Am I making this right? Am I rising anything so long it flattens? Are my ovens hot enough or too hot? Am I burning anything, or  underbaking it so it falls apart when de-panned? Am I missing any special orders that need to be picked up by, God help us all, 7 am? Am I noticing whether we’re running out of any ingredients that the next shift will need? Am I paying attention to my Assistant Baker’s work in case, God help us all, she’s as much a rookie as I am?

You get the idea.

Friends from my former life, who knew I walked away from 20 years of teaching high school into a blessedly, no, miraculously stress-free life of writing and assistant baking, are now a little baffled. “You want more stress in your life…why, exactly?”

Here’s all I can tell them, all I can tell myself: After three years on the JV, I wanted to join the Varsity.

Yep, it’s more stressful. I’m already starting to dream about those little oven timers going off like panicked baby ducks. (For the record, I still dream about trying to teach out-of-control classrooms too; guess that stays with a teacher for life!)

But it is WORTH it.

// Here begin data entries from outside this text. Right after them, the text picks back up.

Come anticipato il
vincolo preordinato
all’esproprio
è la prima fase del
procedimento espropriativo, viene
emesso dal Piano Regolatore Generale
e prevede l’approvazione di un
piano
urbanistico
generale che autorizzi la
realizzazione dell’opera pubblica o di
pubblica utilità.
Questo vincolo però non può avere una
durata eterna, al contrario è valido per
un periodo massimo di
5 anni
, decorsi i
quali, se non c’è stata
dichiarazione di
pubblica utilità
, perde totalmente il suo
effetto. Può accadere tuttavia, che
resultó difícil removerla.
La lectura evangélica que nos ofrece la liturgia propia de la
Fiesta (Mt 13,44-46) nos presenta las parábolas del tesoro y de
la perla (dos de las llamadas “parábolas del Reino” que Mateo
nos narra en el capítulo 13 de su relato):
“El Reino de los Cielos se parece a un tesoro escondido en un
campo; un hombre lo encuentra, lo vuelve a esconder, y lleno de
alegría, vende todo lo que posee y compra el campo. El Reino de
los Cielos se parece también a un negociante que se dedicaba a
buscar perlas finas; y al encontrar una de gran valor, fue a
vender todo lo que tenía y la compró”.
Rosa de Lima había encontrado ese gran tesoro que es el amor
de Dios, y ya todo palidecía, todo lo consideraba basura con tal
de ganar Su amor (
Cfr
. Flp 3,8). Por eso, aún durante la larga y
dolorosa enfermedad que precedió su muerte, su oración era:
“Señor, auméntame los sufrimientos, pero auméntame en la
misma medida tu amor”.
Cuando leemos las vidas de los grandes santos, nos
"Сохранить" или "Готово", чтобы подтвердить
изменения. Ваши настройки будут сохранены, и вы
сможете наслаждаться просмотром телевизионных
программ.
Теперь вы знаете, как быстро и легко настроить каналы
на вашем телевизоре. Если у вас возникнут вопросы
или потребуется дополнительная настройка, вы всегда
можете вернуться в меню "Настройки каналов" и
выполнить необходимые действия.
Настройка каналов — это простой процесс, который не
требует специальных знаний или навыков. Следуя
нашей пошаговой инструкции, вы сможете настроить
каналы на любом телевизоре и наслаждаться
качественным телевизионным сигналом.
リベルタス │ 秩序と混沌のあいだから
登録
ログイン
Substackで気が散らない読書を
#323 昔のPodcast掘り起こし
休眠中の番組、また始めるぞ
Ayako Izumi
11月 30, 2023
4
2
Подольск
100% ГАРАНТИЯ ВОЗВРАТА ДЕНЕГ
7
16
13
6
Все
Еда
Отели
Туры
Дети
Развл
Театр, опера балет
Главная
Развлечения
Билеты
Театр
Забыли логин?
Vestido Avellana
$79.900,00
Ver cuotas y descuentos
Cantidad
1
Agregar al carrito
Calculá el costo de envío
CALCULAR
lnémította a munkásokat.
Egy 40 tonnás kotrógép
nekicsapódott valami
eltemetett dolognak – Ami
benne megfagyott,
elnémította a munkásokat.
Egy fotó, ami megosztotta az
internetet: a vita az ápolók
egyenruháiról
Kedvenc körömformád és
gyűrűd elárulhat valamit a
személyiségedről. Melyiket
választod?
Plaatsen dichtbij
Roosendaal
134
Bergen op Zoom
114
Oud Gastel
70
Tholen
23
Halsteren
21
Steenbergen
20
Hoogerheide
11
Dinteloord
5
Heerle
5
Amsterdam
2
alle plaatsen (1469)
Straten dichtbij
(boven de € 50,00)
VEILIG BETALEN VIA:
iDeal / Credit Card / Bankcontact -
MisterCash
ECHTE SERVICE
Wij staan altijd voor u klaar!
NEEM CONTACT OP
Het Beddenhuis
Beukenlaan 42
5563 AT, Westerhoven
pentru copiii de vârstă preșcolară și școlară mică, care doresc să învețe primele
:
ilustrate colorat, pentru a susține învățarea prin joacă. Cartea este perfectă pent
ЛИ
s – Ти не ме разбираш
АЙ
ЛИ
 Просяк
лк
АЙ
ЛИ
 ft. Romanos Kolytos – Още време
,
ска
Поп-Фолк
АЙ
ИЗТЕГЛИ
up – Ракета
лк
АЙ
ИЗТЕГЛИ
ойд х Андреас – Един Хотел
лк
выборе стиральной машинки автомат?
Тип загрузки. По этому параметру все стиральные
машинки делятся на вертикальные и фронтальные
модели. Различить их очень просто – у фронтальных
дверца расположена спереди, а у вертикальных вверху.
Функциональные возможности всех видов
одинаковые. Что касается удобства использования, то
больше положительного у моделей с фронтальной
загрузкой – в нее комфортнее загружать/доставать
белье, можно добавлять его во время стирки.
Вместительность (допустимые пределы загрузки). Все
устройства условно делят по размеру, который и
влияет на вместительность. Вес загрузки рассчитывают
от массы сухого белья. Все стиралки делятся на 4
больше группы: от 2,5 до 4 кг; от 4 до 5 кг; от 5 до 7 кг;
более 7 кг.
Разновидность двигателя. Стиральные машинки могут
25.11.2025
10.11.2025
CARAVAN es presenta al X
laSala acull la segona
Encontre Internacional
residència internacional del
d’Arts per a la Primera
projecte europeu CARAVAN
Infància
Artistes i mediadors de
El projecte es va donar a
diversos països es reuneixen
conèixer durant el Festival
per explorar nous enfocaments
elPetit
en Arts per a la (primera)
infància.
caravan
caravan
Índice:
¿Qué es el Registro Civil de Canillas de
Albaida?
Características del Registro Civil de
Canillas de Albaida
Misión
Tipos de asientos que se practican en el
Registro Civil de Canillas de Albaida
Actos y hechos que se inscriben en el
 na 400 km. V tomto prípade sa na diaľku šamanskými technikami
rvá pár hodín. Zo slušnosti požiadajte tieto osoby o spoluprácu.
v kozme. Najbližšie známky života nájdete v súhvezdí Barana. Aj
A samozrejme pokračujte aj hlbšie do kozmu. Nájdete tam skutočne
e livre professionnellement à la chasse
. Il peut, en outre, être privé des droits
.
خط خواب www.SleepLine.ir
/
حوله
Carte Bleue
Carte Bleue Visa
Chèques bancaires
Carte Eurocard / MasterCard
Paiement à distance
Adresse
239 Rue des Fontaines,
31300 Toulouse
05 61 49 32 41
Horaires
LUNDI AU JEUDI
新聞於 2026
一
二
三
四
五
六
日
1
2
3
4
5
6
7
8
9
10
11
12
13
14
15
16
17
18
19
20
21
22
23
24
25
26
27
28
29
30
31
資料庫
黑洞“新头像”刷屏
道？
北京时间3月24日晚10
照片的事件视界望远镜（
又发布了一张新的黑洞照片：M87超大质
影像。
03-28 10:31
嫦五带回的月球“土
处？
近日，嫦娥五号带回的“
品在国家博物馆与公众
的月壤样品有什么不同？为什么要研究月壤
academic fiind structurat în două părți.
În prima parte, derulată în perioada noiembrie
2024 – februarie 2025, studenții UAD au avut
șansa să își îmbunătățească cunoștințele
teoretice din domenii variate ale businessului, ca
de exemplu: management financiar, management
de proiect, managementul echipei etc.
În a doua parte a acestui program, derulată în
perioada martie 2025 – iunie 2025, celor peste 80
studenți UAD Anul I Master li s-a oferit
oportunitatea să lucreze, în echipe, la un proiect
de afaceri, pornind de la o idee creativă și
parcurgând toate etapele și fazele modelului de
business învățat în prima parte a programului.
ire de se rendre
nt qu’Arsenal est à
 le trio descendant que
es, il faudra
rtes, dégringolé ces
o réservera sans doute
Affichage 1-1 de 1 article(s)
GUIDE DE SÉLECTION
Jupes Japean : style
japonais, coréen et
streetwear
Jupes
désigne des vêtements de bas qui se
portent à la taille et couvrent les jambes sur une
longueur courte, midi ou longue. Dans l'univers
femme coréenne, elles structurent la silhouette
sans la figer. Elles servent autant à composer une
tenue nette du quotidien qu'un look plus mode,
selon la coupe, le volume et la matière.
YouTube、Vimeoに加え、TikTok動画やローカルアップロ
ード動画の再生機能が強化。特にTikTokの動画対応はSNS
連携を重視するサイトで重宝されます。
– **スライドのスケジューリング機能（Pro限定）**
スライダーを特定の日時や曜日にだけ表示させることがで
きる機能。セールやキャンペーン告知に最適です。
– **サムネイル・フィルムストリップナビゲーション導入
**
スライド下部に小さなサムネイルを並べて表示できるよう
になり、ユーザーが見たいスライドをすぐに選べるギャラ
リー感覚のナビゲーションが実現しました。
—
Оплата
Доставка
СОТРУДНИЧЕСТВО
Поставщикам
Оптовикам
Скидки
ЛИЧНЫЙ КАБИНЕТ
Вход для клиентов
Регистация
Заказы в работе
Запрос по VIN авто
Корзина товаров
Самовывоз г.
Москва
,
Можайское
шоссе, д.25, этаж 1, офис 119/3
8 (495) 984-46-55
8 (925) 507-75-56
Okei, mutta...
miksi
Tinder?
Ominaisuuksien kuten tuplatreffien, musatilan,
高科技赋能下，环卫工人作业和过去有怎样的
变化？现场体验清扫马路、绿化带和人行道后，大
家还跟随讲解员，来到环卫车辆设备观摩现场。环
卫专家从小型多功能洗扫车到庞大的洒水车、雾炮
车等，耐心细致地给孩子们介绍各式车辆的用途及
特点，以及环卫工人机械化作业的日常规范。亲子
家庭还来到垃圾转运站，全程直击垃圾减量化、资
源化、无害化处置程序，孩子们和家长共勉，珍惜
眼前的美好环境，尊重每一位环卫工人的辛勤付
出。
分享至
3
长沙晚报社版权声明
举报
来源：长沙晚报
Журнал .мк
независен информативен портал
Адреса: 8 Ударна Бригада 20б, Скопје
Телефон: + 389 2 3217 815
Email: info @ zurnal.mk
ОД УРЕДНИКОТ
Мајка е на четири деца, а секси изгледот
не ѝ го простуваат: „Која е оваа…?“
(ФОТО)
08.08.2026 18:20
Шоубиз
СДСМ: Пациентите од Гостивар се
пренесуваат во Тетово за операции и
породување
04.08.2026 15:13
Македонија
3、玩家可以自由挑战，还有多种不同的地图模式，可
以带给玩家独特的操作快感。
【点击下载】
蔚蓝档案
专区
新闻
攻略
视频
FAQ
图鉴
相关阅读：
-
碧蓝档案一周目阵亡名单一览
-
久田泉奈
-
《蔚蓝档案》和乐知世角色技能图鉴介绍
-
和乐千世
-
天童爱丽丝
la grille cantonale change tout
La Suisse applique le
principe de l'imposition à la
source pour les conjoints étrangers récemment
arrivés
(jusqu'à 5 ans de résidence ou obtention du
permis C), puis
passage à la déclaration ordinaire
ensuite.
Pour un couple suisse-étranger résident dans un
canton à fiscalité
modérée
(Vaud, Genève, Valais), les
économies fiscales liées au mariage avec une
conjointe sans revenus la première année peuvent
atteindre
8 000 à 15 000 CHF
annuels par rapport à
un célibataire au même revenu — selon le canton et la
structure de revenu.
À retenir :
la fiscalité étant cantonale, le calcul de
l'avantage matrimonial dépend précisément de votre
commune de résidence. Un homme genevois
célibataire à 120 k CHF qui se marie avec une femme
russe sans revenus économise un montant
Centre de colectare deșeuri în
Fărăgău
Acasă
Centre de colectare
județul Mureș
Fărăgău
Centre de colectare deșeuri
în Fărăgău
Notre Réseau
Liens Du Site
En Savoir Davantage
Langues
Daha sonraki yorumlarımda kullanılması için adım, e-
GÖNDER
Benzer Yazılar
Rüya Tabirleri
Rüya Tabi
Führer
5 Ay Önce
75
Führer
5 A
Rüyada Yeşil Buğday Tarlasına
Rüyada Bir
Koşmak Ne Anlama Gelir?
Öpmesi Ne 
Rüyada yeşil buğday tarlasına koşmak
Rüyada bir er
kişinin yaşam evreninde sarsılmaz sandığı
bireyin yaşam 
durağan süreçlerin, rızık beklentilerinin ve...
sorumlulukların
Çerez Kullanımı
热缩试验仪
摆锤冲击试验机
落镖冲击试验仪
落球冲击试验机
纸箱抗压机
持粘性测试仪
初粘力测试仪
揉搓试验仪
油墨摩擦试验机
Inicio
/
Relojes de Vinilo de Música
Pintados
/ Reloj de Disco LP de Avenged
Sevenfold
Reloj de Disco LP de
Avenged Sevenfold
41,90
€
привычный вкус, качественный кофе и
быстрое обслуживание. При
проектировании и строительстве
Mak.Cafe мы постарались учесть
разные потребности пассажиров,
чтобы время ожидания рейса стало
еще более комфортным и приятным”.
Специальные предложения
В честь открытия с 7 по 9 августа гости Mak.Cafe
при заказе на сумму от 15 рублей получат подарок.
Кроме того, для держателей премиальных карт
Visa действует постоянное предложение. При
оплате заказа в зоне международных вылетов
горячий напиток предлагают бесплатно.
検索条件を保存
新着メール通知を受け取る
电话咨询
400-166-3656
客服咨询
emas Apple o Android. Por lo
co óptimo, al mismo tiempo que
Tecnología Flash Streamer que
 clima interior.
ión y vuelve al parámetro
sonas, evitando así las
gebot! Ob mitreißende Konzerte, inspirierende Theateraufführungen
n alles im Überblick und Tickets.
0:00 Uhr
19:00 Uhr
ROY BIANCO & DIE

If I was proud of my work before, now, as a HEAD BAKER, when I see those racks of bread that I BROUGHT INTO THIS WORLD FROM RAW INGREDIENTS AND DID NOT BURN, I want to grab the nearest customer and yell, “Hey! Aren’t they gorgeous? I MADE those! Eat them! Bow down to me!”

Of course, it’s only been a week. I’ll get back to you on the stress thing.

How about you? Ever felt like you’ve bitten off more than you could chew, workwise? Ever decided it was worth it anyway? Tell me your story. You know I’ll relate.